Filed under: IT Insight, General | Huibert @ 3:31 pm

A couple of days ago I attended a meeting of Java programmers sponsored by SUN to be part of a round-table discussion around SOA with people from BEA and other local companies. I had a lot of fun but this really isn’t the point of this entry.

During the discussion we were trying to explain what SOA was and how to design SOA based applications. What really stuck me was that we were all explaining how to implement and ESB from scratch and use it to create new applications designed from the beginning to use it.

The fact is that this is simply not true. SOA is not something that most people plan from scratch. What really happened is that in the late 90s, companies just started to lose faith in their IT departments. They started to buy ERP systems because they promised better reliability, functionality and performance. ERP and other CRM systems are the great failure of the corporate IT departments. Corporate developers in midsize companies could just not deliver the value their employers expected from them. As a result, the number of development jobs started shrinking.

However, the promise of ERPs did not hold totally true. Most companies need functionality not provided by their corporate systems and implementing it using BAPIs or other proprietary systems to extend them is normally much more expensive than doing it quickly in languages such as Java or PHP.

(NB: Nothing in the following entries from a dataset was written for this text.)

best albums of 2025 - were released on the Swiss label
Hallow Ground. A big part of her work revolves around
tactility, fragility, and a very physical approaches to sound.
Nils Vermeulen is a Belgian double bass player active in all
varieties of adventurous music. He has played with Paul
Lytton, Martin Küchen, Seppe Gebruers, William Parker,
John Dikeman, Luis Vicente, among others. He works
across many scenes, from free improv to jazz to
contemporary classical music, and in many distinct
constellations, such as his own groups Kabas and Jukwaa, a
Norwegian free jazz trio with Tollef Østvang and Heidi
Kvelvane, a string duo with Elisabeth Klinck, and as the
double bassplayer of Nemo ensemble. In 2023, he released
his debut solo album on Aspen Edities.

So, SOA is really the last chance for corporate developers to save their jobs. If they can use it to successfully provide additional functionality at a lower price than their ERP providers, then they can show value to their upper management and will probably be asked to continue developing. Otherwise corporate IT will lose their remaining developers and will finally be completely outsourced as systems administration is usually not strategic.


July 19th, 2006

Reaction to the AJAX episode of IT Insight

Filed under: IT Insight | Huibert @ 10:54 pm

I got an email from Ana who disagreed with one of my statements over AJAX in my latest episode of IT Insight. What I said (translated from Spanish) was roughly:

“The MVC paradigm was designed to separate the application layer from the presentation layer. AJAX is a step back as it makes this virtually impossible”

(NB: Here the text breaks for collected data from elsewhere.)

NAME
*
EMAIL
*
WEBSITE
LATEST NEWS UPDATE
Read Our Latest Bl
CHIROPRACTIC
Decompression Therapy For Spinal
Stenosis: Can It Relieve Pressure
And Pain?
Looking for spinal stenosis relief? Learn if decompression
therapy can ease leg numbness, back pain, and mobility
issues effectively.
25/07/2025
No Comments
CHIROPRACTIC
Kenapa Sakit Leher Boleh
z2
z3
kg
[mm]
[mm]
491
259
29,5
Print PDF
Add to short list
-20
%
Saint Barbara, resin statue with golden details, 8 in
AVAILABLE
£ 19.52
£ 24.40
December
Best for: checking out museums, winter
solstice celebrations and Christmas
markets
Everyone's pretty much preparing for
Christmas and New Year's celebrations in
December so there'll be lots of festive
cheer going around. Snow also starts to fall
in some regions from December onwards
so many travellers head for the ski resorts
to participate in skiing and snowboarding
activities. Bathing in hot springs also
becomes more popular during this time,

She pointed out that the goal of AJAX is precisely to separate those two layers and that AJAX emphasizes the value of the code that resides within the server.

I must say that at first I was quite surprised that she wouldn’t agree with my statement since AJAX pages usually include a hell of a lot of JavaScript code. To me it was evident that this got in the way of having a clean “view” layer. However, after rereading the e-mail I realized that Ana had a web-designer background and I started to understand.

From a web designer perspective, it makes a lot of sense to consider the “view” layer everything that runs inside the browser. This allows them to work on a much larger projects and grab a larger part of the total application value. Today, most web designers working on large web applications only have a marginal role in the application development. They usually only develop templates that are later used by the application developers.

However, from an enterprise application developer perspective, this doesn’t make a lot of sense. Web pages developed using AJAX, specially recent complex applications such as Zimbra (http://www.zimbra.com) cannot usually be designed by web designers. That is because those pages do include some application code that is not trivial. Therefore, developers will argue that they have to develop those pages. They will probably also argue that web designers usually do not use version control systems or understand customer requisites. The idea is that by separating the two layers it becomes more difficult to manege the project as a whole. Using different languages for each tier (JavaScript and Java, for example) doesn’t make the problem any easier. That is why large corporations tend to prefer a single programming model such as J2EE.

In the end we must recognize that there is a power struggle going on between developers and designers. Both want a large share of the pie. Right now designers have the higher ground in smaller accounts while developers rule the corporate world.